What you have to do | Only these lines of the data below are wanted: the one with "What is cap and trade", the one with "people hate it?", and any lines between them, each repeated exactly.

[Stored records]
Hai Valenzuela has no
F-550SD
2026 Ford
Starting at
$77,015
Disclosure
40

--

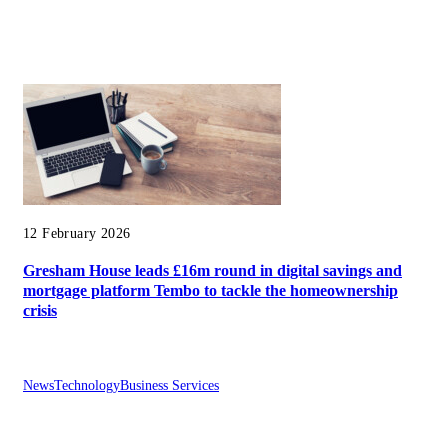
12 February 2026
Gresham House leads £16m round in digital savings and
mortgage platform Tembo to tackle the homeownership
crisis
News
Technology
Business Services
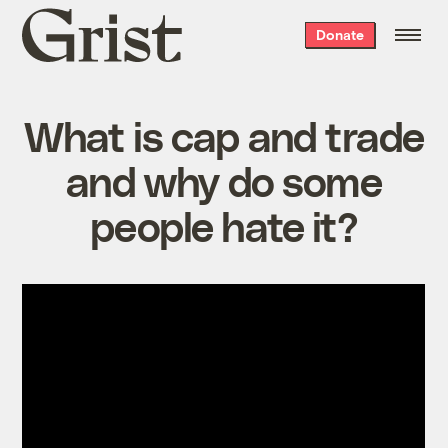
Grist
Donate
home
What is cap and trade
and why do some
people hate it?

Answer for the task |
What is cap and trade
and why do some
people hate it?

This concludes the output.